Wayne County's one-stop voting sites not only saw the most voter activity during this month's election, they also accounted for slightly over one-half of the election's $253,889 price tag.

One-stop expenditures were $130,196 (51 percent) compared to Election Day expenses of $123,693.

Voters cast 34,073 one-stop ballots compared to 14,180 on Election Day.

Commissioners are to be updated on election costs at their Tuesday meeting.

The costs of both one-stop and Election Day reflect a total of more than 1,400 overtime hours and almost $16,000 in potential overtime pay.

The county does not pay overtime, but Vickie Reed, elections director, said she included the hours and estimated pay because she wanted commissioners to "be aware" of how "time intensive" the process had been.

The overtime is only for her staff of four and does not include Ms. Reed, a salaried employee.

The time has been accruing since the summer as the county worked toward having everything in place for the election, she said.

The hours also accumulated because of the county's five one-stop voting sites that were open seven days a week, she said.

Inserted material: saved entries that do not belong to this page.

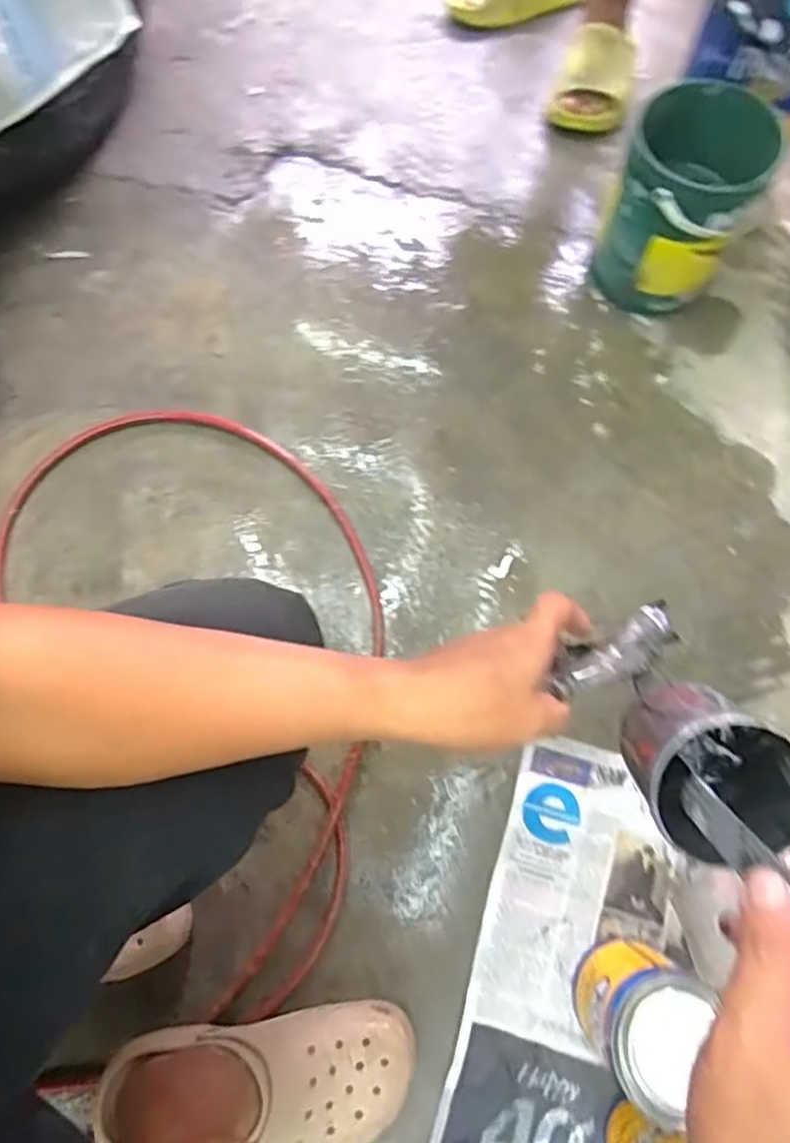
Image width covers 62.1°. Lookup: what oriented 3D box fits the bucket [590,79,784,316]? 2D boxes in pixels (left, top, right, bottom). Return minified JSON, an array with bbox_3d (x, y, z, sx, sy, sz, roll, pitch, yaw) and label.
[{"bbox_3d":[0.352,-0.455,0.825,0.157,0.199,0.167,18,73,7],"label":"bucket"}]

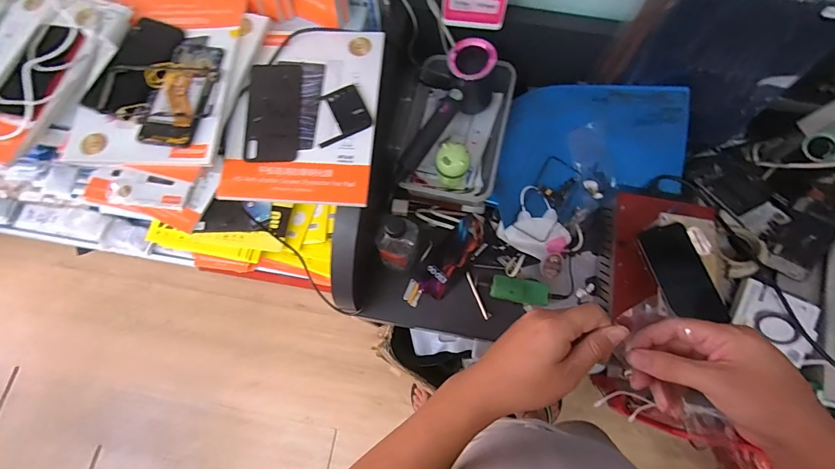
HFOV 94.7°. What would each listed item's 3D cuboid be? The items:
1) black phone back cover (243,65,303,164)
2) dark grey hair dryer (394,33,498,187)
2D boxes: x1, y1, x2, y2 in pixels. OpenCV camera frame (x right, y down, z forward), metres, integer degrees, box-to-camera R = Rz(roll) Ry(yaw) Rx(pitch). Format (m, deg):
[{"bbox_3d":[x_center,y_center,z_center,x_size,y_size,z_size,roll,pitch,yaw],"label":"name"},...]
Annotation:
[{"bbox_3d":[-0.199,-0.171,0.532,0.071,0.008,0.149,-2,73,-1],"label":"black phone back cover"},{"bbox_3d":[0.052,-0.188,0.624,0.082,0.116,0.246,24,75,7],"label":"dark grey hair dryer"}]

"We have got to be there for the openings and the closings," she said. "We have to go back and forth for supplies. There is a lot of prep work to this. There is no time off between August and December, there is just no time for time off.

"I am just happy it (election) went so well and so many people came out to vote."

Election officials also had to scan new same-day voter registrations into the computer system and verify the information. The staff handled those duties after hours, she said.

The one-stop costs included $10,408 for 1,083 hours of overtime. Another $5,415 for 356 hours were included in the breakdown for the general election. That averages out to about 360 hours per employee.

County Manager Lee Smith was not surprised.

Smith said he has seen the hours as low as 900 and as high as 1,400.

"With the election going on it was not practical to allow time off," he said.

But now that the election is over, employees will be allowed to start taking comp time, he said.

Even with the hours and comp time involved it was still cheaper than having to hire a full-time employee who also would have been entitled to a benefits package, he said.

Other costs associated with one-stop voting included $69,067 for personnel; $30,724 for equipment; $5,583 for supplies; $3,849 for advertising; and $10,562 for ballots.

Election Day costs included $35,829 for workers; $25,461 for part-time staff; $974 for advertising; $1,088 for phones; $32,334 for ballots; $928 for equipment delivery; $10,645 for ATV and provisional envelopes; $263 for fuel costs; $481 for travel; $770 for rent; $4,500 for election coding; and $5,000 for election support.